What to do
Search the data for "cereal". Each line containing it is to be copied.

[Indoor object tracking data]
○ ○ ○ ○
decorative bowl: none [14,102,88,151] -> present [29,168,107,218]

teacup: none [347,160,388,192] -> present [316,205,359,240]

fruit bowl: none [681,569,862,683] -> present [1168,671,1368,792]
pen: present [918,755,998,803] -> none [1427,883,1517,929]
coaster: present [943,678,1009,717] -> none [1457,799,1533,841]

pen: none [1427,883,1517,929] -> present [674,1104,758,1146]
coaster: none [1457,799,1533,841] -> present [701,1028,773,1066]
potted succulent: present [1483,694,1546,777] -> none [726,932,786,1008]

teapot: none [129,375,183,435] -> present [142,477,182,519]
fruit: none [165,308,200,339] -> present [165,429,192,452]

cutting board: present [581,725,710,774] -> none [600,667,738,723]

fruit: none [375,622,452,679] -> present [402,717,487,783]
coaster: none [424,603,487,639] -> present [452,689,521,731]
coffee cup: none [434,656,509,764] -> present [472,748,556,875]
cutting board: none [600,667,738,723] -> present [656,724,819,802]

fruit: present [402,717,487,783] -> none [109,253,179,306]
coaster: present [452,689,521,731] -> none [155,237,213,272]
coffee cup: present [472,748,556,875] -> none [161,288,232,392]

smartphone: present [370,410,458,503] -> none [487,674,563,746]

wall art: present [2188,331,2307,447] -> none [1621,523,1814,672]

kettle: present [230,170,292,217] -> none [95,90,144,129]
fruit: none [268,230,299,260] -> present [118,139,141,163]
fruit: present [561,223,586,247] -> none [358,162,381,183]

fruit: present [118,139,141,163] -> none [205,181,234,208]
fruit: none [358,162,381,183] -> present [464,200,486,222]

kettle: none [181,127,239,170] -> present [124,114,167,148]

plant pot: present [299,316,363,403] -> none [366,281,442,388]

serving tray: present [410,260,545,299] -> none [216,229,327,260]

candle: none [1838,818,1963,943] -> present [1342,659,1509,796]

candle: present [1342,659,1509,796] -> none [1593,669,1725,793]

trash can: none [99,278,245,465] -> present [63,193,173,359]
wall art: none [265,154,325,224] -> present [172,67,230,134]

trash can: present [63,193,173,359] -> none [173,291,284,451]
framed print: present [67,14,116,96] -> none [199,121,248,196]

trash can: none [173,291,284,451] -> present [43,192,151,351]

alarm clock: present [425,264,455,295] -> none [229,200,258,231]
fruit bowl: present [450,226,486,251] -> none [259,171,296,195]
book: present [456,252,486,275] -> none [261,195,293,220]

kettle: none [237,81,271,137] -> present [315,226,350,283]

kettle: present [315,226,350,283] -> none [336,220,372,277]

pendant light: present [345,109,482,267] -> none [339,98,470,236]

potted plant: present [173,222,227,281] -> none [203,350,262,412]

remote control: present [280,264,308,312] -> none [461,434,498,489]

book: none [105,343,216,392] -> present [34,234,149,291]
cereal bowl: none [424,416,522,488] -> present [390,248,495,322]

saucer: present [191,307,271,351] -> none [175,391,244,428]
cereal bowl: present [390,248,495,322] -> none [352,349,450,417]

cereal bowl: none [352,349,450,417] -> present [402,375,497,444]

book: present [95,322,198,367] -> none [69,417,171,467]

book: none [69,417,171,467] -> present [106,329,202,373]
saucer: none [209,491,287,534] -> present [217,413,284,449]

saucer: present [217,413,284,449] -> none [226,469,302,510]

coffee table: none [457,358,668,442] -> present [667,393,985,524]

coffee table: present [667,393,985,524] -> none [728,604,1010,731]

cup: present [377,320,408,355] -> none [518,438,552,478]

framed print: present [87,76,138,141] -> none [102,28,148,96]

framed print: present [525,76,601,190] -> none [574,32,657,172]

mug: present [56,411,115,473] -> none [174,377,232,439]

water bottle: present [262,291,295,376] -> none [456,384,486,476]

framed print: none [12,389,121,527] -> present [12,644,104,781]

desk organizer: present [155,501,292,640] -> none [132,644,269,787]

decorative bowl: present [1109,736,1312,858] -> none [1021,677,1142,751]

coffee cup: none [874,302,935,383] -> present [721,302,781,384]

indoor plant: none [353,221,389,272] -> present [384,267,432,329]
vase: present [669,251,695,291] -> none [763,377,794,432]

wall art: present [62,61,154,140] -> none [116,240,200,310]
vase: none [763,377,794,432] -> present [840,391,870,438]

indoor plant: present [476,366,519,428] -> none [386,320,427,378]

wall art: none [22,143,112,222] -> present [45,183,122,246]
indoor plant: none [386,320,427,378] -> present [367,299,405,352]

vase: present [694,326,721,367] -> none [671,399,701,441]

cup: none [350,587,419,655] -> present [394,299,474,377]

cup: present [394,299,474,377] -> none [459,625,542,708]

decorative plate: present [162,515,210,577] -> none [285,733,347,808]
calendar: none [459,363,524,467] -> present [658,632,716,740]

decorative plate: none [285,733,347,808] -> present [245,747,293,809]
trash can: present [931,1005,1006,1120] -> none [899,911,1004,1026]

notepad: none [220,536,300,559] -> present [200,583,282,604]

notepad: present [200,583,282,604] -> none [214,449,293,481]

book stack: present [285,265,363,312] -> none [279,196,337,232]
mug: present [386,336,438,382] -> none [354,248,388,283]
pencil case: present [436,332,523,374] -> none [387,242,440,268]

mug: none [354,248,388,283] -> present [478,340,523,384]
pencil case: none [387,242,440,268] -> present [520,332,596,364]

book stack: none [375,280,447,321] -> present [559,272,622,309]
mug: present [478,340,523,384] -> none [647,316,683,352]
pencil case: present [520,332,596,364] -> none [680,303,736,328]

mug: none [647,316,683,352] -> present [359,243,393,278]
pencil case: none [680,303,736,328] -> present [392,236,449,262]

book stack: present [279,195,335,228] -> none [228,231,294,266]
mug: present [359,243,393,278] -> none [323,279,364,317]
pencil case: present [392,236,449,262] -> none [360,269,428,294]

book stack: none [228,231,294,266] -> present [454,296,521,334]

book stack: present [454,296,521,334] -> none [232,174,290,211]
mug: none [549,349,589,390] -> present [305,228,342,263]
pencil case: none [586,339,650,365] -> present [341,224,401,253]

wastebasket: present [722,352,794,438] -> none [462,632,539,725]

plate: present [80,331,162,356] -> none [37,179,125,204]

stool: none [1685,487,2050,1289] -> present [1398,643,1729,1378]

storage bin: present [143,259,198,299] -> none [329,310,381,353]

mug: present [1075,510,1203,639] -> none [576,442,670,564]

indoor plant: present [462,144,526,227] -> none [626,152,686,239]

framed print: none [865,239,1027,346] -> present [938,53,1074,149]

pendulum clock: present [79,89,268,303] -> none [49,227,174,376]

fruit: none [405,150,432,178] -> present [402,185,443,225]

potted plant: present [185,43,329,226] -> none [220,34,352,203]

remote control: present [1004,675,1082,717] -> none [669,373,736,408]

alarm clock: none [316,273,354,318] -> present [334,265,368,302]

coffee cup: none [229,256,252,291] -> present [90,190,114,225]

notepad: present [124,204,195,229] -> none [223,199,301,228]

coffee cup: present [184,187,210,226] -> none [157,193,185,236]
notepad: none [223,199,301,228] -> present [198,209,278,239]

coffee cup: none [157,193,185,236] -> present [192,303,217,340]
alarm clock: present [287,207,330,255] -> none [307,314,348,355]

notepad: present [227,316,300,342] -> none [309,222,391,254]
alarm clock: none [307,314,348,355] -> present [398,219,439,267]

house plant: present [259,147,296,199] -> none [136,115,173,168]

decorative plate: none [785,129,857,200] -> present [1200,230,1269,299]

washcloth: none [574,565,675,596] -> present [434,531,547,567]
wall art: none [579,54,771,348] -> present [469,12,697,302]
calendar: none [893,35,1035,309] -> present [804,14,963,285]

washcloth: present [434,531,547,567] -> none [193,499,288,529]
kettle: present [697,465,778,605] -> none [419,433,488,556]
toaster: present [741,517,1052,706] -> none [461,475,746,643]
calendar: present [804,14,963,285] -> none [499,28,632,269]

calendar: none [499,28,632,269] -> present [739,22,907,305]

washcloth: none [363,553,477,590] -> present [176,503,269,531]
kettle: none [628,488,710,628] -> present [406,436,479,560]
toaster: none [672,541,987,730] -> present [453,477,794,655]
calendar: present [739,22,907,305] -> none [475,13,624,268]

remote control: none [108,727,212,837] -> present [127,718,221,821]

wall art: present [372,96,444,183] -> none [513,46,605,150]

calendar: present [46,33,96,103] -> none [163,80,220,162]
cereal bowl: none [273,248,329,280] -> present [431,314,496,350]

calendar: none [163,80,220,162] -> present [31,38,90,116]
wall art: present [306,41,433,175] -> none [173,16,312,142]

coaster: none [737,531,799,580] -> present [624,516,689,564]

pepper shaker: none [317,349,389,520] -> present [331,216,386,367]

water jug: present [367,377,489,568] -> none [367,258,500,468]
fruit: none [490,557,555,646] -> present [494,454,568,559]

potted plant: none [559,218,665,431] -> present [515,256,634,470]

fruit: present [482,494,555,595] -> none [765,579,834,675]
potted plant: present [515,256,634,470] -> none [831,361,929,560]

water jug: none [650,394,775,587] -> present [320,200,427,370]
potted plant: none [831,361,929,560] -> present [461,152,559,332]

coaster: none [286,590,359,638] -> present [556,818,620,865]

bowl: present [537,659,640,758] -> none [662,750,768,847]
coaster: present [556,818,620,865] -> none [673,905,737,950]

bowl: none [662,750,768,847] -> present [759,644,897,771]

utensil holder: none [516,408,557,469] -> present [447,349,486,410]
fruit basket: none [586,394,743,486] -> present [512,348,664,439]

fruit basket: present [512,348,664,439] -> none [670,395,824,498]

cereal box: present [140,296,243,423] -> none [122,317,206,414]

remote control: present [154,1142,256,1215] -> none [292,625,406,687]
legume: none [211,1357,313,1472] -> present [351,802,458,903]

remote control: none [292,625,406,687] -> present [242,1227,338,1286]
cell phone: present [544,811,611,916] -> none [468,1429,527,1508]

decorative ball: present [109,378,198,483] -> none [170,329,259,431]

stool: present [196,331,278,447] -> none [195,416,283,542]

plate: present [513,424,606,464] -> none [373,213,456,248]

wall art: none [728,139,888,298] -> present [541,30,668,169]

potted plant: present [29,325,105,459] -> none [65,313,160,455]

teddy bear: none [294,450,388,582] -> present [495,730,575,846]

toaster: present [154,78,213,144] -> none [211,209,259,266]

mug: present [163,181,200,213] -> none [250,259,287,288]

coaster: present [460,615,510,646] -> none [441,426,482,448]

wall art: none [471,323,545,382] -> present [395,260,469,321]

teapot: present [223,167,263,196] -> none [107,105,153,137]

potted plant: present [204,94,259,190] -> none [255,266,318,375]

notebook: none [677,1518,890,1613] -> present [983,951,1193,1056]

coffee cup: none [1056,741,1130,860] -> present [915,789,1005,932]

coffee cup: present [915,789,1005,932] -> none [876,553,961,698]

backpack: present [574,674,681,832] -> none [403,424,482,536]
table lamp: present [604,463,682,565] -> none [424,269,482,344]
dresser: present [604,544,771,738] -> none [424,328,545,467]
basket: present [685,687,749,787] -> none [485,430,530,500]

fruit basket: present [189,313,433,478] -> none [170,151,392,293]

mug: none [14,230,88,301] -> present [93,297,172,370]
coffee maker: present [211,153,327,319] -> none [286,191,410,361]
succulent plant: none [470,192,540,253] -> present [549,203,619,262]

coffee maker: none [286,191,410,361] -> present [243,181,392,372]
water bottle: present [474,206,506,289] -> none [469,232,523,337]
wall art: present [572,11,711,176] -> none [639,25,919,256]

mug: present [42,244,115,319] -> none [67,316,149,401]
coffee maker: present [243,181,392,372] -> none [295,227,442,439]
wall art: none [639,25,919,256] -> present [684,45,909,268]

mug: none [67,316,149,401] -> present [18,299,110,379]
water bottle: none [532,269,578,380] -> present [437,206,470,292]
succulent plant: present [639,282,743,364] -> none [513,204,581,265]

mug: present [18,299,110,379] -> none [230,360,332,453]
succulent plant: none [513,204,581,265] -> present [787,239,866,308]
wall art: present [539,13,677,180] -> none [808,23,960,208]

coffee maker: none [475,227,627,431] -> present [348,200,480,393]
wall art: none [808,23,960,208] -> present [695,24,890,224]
○ ○ ○ ○
Solved exercise
cereal bowl: none [424,416,522,488] -> present [390,248,495,322]
cereal bowl: present [390,248,495,322] -> none [352,349,450,417]
cereal bowl: none [352,349,450,417] -> present [402,375,497,444]
cereal bowl: none [273,248,329,280] -> present [431,314,496,350]
cereal box: present [140,296,243,423] -> none [122,317,206,414]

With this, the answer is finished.